PostgreSQL Enterprise Bacula Plugin Quick Guide

This quick guide presents several techniques and strategies for PostgreSQL backup with Bacula Enterprise.

The PostgreSQL plugin is designed to simplify and automate the backup and restore procedure of the PostgreSQL database or cluster, dismissing the use of complex scripts. The plugin also backs up essential information such as setting users or tablespaces, supporting both both the dump technique and Point In Time Recovery (PITR).
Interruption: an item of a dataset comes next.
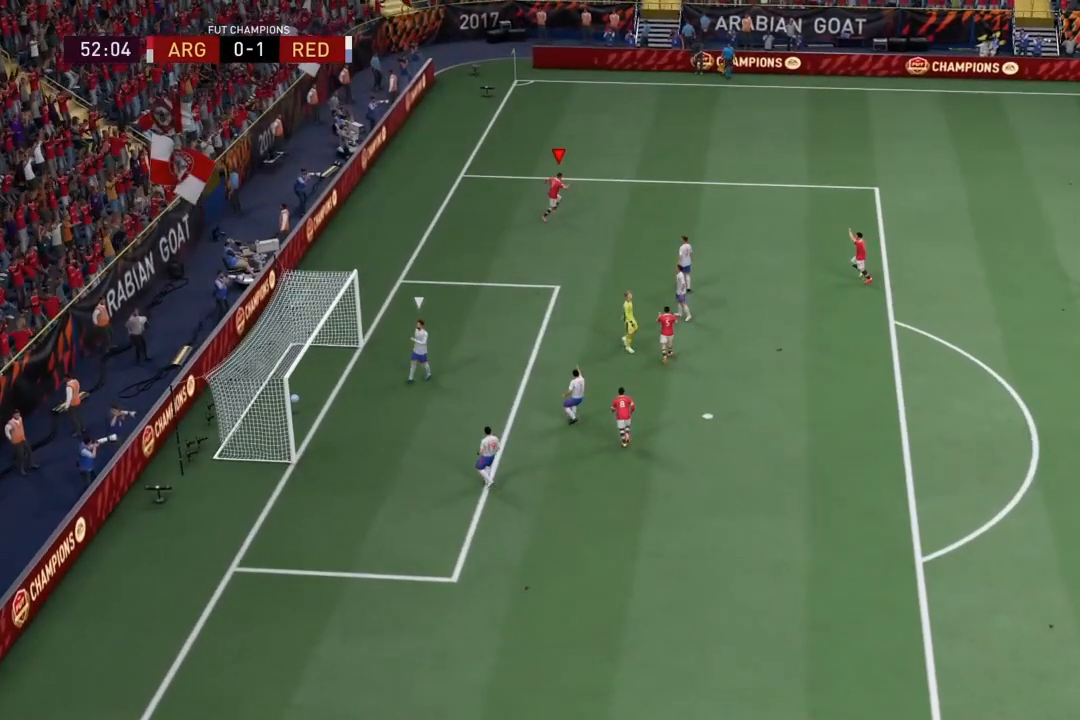
{"buttons": [], "left_stick": "center", "right_stick": "center", "events": [[467, "L1", "up"], [467, "R1", "up"]]}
This plugin is available for several Linux 32/64bit platforms, and officially supports and supports versions of PostgreSQL 8.4, 9.0.x, 9.1.x, 9.2.x and higher.

Installation

The PostgreSQL Plugin is unique to Bacula Enterprise and can be downloaded from the contractor’s repository. Contact us to obtain it.

To install the separate package on the machine that already has the Bacula client installed in the same version (e.g.):

rpm -ivh bacula-enterprise-postgresql-plugin-8.8.5-1.el7.x86_64.rpm

Restart the Bacula client after installing the plugin. The status client command should show that the client loaded the plugin successfully.

The plugin can be installed on the same machine or any other one with network access to the PostgreSQL service and also the “postgresql-client” package, or equivalent. Tools such as pg_dump and psql should be available, and the plugin uses the postgres user to access the banks without a password.

This configuration (which is the default) can be done with the following entry in your pg_hba.conf. This entry should be first on the list.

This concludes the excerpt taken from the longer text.